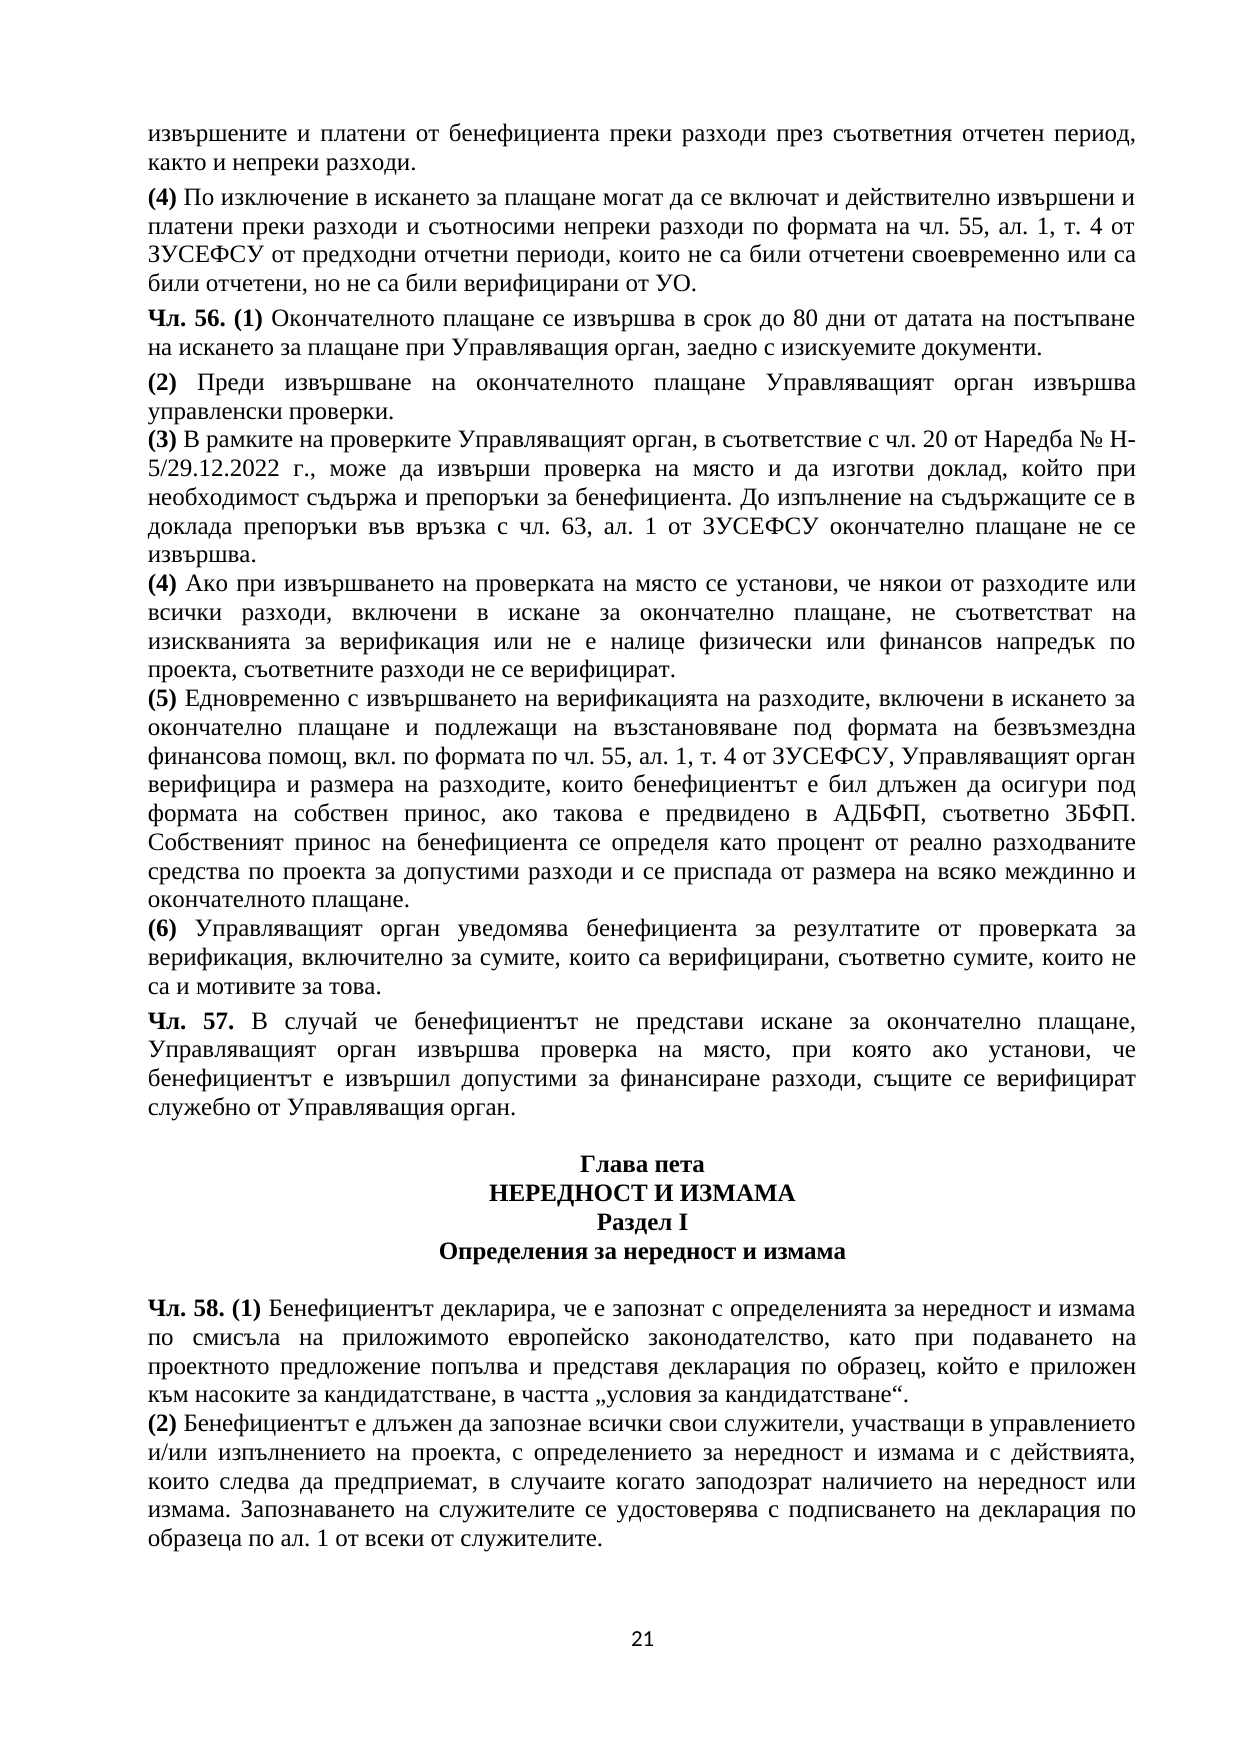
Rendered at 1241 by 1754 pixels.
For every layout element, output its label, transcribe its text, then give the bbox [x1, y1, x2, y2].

text Чл. 57. В случай че бенефициентът не представи искане за окончателно плащане, Управляващият орган извършва проверка на място, при която ако установи, че бенефициентът е извършил допустими за финансиране разходи, същите се верифицират служебно от Управляващия орган. [148, 1006, 1137, 1121]
text Чл. 56. (1) Окончателното плащане се извършва в срок до 80 дни от датата на постъпване на искането за плащане при Управляващия орган, заедно с изискуемите документи. [148, 303, 1137, 361]
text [148, 118, 1137, 176]
text (3) В рамките на проверките Управляващият орган, в съответствие с чл. 20 от Наредба № Н-5/29.12.2022 г., може да извърши проверка на място и да изготви доклад, който при необходимост съдържа и препоръки за бенефициента. До изпълнение на съдържащите се в доклада препоръки във връзка с чл. 63, ал. 1 от ЗУСЕФСУ окончателно плащане не се извършва. [148, 424, 1137, 568]
text (5) Едновременно с извършването на верификацията на разходите, включени в искането за окончателно плащане и подлежащи на възстановяване под формата на безвъзмездна финансова помощ, вкл. по формата по чл. 55, ал. 1, т. 4 от ЗУСЕФСУ, Управляващият орган верифицира и размера на разходите, които бенефициентът е бил длъжен да осигури под формата на собствен принос, ако такова е предвидено в АДБФП, съответно ЗБФП. Собственият принос на бенефициента се определя като процент от реално разходваните средства по проекта за допустими разходи и се приспада от размера на всяко междинно и окончателното плащане. [148, 683, 1137, 913]
text (6) Управляващият орган уведомява бенефициента за резултатите от проверката за верификация, включително за сумите, които са верифицирани, съответно сумите, които не са и мотивите за това. [148, 913, 1137, 999]
text (4) По изключение в искането за плащане могат да се включат и действително извършени и платени преки разходи и съотносими непреки разходи по формата на чл. 55, ал. 1, т. 4 от ЗУСЕФСУ от предходни отчетни периоди, които не са били отчетени своевременно или са били отчетени, но не са били верифицирани от УО. [148, 182, 1137, 297]
text Определения за нередност и измама [148, 1236, 1137, 1264]
text (2) Бенефициентът е длъжен да запознае всички свои служители, участващи в управлението и/или изпълнението на проекта, с определението за нередност и измама и с действията, които следва да предприемат, в случаите когато заподозрат наличието на нередност или измама. Запознаването на служителите се удостоверява с подписването на декларация по образеца по ал. 1 от всеки от служителите. [148, 1408, 1137, 1552]
text Раздел I [148, 1207, 1137, 1236]
text Чл. 58. (1) Бенефициентът декларира, че е запознат с определенията за нередност и измама по смисъла на приложимото европейско законодателство, като при подаването на проектното предложение попълва и представя декларация по образец, който е приложен към насоките за кандидатстване, в частта „условия за кандидатстване“. [148, 1293, 1137, 1408]
text Глава пета [148, 1149, 1137, 1178]
text НЕРЕДНОСТ И ИЗМАМА [148, 1178, 1137, 1207]
text (4) Ако при извършването на проверката на място се установи, че някои от разходите или всички разходи, включени в искане за окончателно плащане, не съответстват на изискванията за верификация или не е налице физически или финансов напредък по проекта, съответните разходи не се верифицират. [148, 568, 1137, 683]
text (2) Преди извършване на окончателното плащане Управляващият орган извършва управленски проверки. [148, 367, 1137, 424]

______________________________

_Problem statement_
Reproduce every line of the material precisely, omitting its pictures.

_Answer box_
Rendered at 1241 by 1754 pixels.
For every layout element, output its label, transcribe its text, then give the bbox [x1, y1, x2, y2].

text Чл. 57. В случай че бенефициентът не представи искане за окончателно плащане, Управляващият орган извършва проверка на място, при която ако установи, че бенефициентът е извършил допустими за финансиране разходи, същите се верифицират служебно от Управляващия орган. [148, 1006, 1137, 1121]
text Чл. 56. (1) Окончателното плащане се извършва в срок до 80 дни от датата на постъпване на искането за плащане при Управляващия орган, заедно с изискуемите документи. [148, 303, 1137, 361]
text [148, 118, 1137, 176]
text (3) В рамките на проверките Управляващият орган, в съответствие с чл. 20 от Наредба № Н-5/29.12.2022 г., може да извърши проверка на място и да изготви доклад, който при необходимост съдържа и препоръки за бенефициента. До изпълнение на съдържащите се в доклада препоръки във връзка с чл. 63, ал. 1 от ЗУСЕФСУ окончателно плащане не се извършва. [148, 424, 1137, 568]
text (5) Едновременно с извършването на верификацията на разходите, включени в искането за окончателно плащане и подлежащи на възстановяване под формата на безвъзмездна финансова помощ, вкл. по формата по чл. 55, ал. 1, т. 4 от ЗУСЕФСУ, Управляващият орган верифицира и размера на разходите, които бенефициентът е бил длъжен да осигури под формата на собствен принос, ако такова е предвидено в АДБФП, съответно ЗБФП. Собственият принос на бенефициента се определя като процент от реално разходваните средства по проекта за допустими разходи и се приспада от размера на всяко междинно и окончателното плащане. [148, 683, 1137, 913]
text (6) Управляващият орган уведомява бенефициента за резултатите от проверката за верификация, включително за сумите, които са верифицирани, съответно сумите, които не са и мотивите за това. [148, 913, 1137, 999]
text (4) По изключение в искането за плащане могат да се включат и действително извършени и платени преки разходи и съотносими непреки разходи по формата на чл. 55, ал. 1, т. 4 от ЗУСЕФСУ от предходни отчетни периоди, които не са били отчетени своевременно или са били отчетени, но не са били верифицирани от УО. [148, 182, 1137, 297]
text Определения за нередност и измама [148, 1236, 1137, 1264]
text (2) Бенефициентът е длъжен да запознае всички свои служители, участващи в управлението и/или изпълнението на проекта, с определението за нередност и измама и с действията, които следва да предприемат, в случаите когато заподозрат наличието на нередност или измама. Запознаването на служителите се удостоверява с подписването на декларация по образеца по ал. 1 от всеки от служителите. [148, 1408, 1137, 1552]
text Раздел I [148, 1207, 1137, 1236]
text Чл. 58. (1) Бенефициентът декларира, че е запознат с определенията за нередност и измама по смисъла на приложимото европейско законодателство, като при подаването на проектното предложение попълва и представя декларация по образец, който е приложен към насоките за кандидатстване, в частта „условия за кандидатстване“. [148, 1293, 1137, 1408]
text Глава пета [148, 1149, 1137, 1178]
text НЕРЕДНОСТ И ИЗМАМА [148, 1178, 1137, 1207]
text (4) Ако при извършването на проверката на място се установи, че някои от разходите или всички разходи, включени в искане за окончателно плащане, не съответстват на изискванията за верификация или не е налице физически или финансов напредък по проекта, съответните разходи не се верифицират. [148, 568, 1137, 683]
text (2) Преди извършване на окончателното плащане Управляващият орган извършва управленски проверки. [148, 367, 1137, 424]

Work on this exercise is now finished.